Answer: Recall the relation between frequency in hertz $ f $ and frequency in radius $ \omega $
$ \omega =2\pi f $
Pull in the relation into the fact, we obtain
$ {\mathcal X}(2\pi f) = \frac{1}{j 2\pi f} + \pi \delta (2\pi f ). (*) $
Then we justify the following equality.
$ \delta(ax) = \frac{1}{a}\delta(x) $
First of all, we have
$ \delta(ax) = \left\{ \begin{array}{ll} \infty, & x=0\\ 0, & \text { else}. \end{array} \right. $
Now, given the fact that $ \int\limits_{-\infty}^{\infty}\delta(x)dx=1 $
then $ \int\limits_{-\infty}^{\infty}\delta(ax)dx \overset{\underset{\mathrm{y=ax}}{}}{=} \int\limits_{-\infty}^{\infty}\frac{1}{a}\delta(y)dy = \frac{1}{a} $
Therefore, $ \delta(ax) = \frac{1}{a}\delta(x) $
Therefore, (*) can be further simplified to
$ X(f) = \frac{1}{j 2\pi f} + \frac{1}{2}\delta (f), where X(f) := {\mathcal X}({j 2\pi f}) $
Question 2
We cannot compute the Fourier transform directly because
$ {\mathcal X}(\omega) = \int\limits_{-\infty}^{\infty}x(t)e^{-j\omega t}dt = \int\limits_{-\infty}^{\infty}e^{-j(\omega -\pi) t}dt $
cannot be integrated.
Instead, we can find out $ {\mathcal X}(\omega) $ using inverse Fourier transform.

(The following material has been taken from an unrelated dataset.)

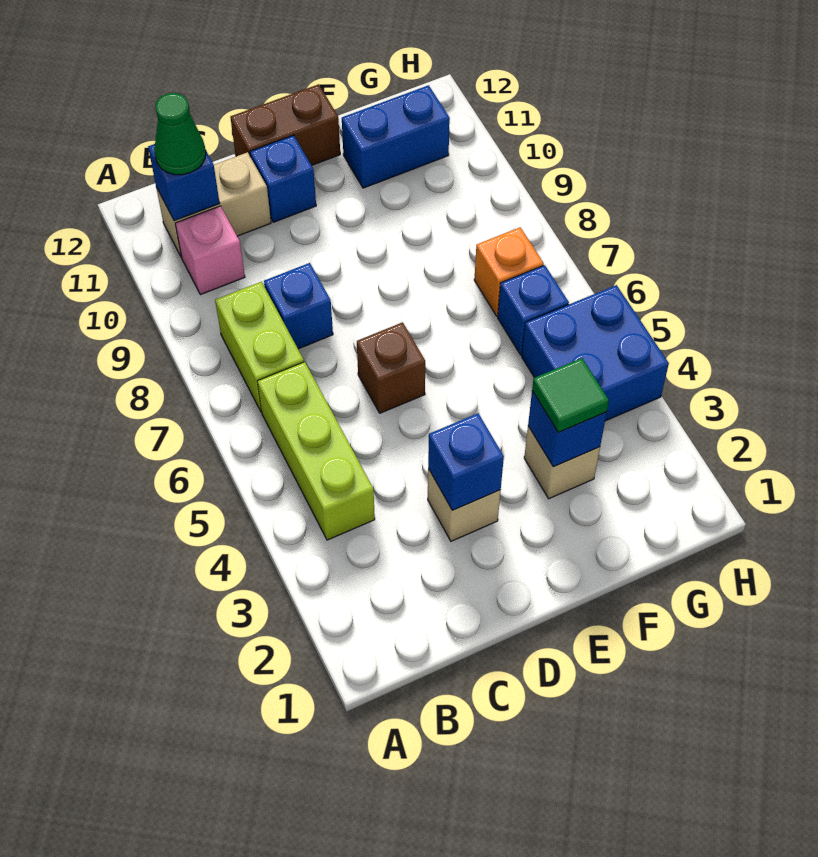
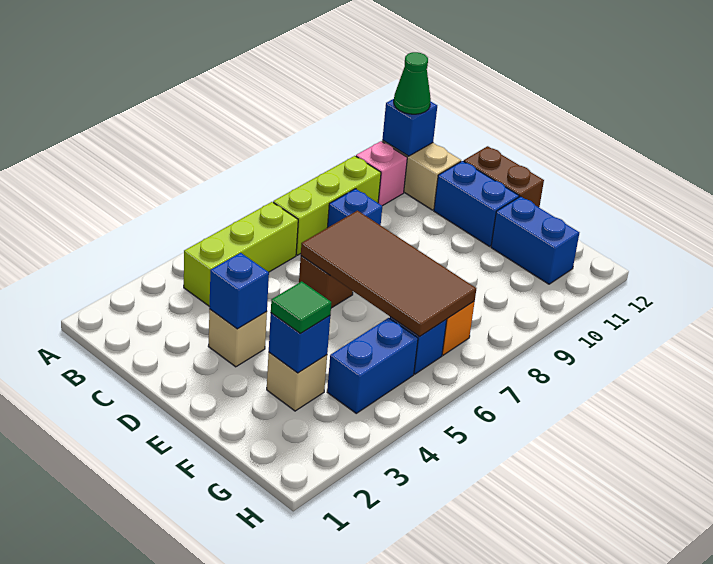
lime 1x2 brick [215,282,304,412] -> lime 1x3 brick [273,156,381,255]
none -> brown 2x4 tile [301,211,476,336]
blue 1x1 brick [250,135,316,222] -> blue 1x2 brick [434,161,519,246]
blue 2x2 brick [522,285,669,421] -> blue 1x2 brick [327,318,418,413]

$ \begin{align} x(t) &= \frac{1}{2\pi} \int\limits_{-\infty}^{\infty}{\mathcal X}(\omega)e^{j\omega t}d\omega \\ e^{j\pi t}&= \frac{1}{2\pi} \int\limits_{-\infty}^{\infty}{\mathcal X}(\omega)e^{j\omega t}d\omega \end{align} $
By comparing the left hand side and right hand side of the equation, we have
$ \frac{1}{2\pi}{\mathcal X}(\omega) = \delta(\omega - \pi) $
Therefore,
$ {\mathcal X}(\omega) = 2\pi \delta(\omega - \pi) $